THE PROBLEM :: Copy the following lines character for character, leaving out the pictures.
■ ■ ■ ■ ■
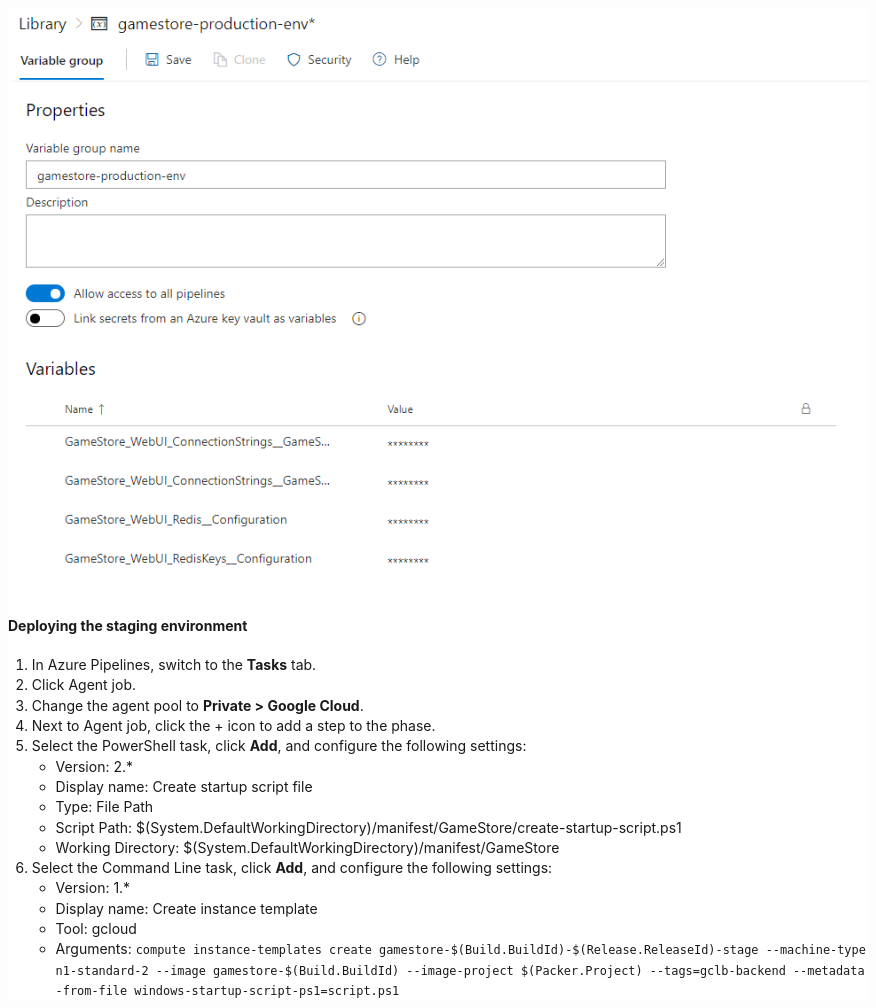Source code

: ![](assets/images/11.png)

#### Deploying the staging environment

1. In Azure Pipelines, switch to the <b>Tasks</b> tab.
1. Click Agent job.
1. Change the agent pool to <b>Private > Google Cloud</b>.
1. Next to Agent job, click the + icon to add a step to the phase.
1. Select the PowerShell task, click <b>Add</b>, and configure the following settings:
   - Version: 2.*
   - Display name: Create startup script file
   - Type: File Path
   - Script Path: $(System.DefaultWorkingDirectory)/manifest/GameStore/create-startup-script.ps1
   - Working Directory: $(System.DefaultWorkingDirectory)/manifest/GameStore
1. Select the Command Line task, click <b>Add</b>, and configure the following settings:
   - Version: 1.*
   - Display name: Create instance template
   - Tool: gcloud
   - Arguments: ``compute instance-templates create gamestore-$(Build.BuildId)-$(Release.ReleaseId)-stage --machine-type n1-standard-2 --image gamestore-$(Build.BuildId) --image-project $(Packer.Project) --tags=gclb-backend --metadata-from-file windows-startup-script-ps1=script.ps1``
■ ■ ■ ■ ■
RESULT OF THIS TASK ::
Source code

: ![](assets/images/11.png)

#### Deploying the staging environment

1. In Azure Pipelines, switch to the <b>Tasks</b> tab.
1. Click Agent job.
1. Change the agent pool to <b>Private > Google Cloud</b>.
1. Next to Agent job, click the + icon to add a step to the phase.
1. Select the PowerShell task, click <b>Add</b>, and configure the following settings:
   - Version: 2.*
   - Display name: Create startup script file
   - Type: File Path
   - Script Path: $(System.DefaultWorkingDirectory)/manifest/GameStore/create-startup-script.ps1
   - Working Directory: $(System.DefaultWorkingDirectory)/manifest/GameStore
1. Select the Command Line task, click <b>Add</b>, and configure the following settings:
   - Version: 1.*
   - Display name: Create instance template
   - Tool: gcloud
   - Arguments: ``compute instance-templates create gamestore-$(Build.BuildId)-$(Release.ReleaseId)-stage --machine-type n1-standard-2 --image gamestore-$(Build.BuildId) --image-project $(Packer.Project) --tags=gclb-backend --metadata-from-file windows-startup-script-ps1=script.ps1``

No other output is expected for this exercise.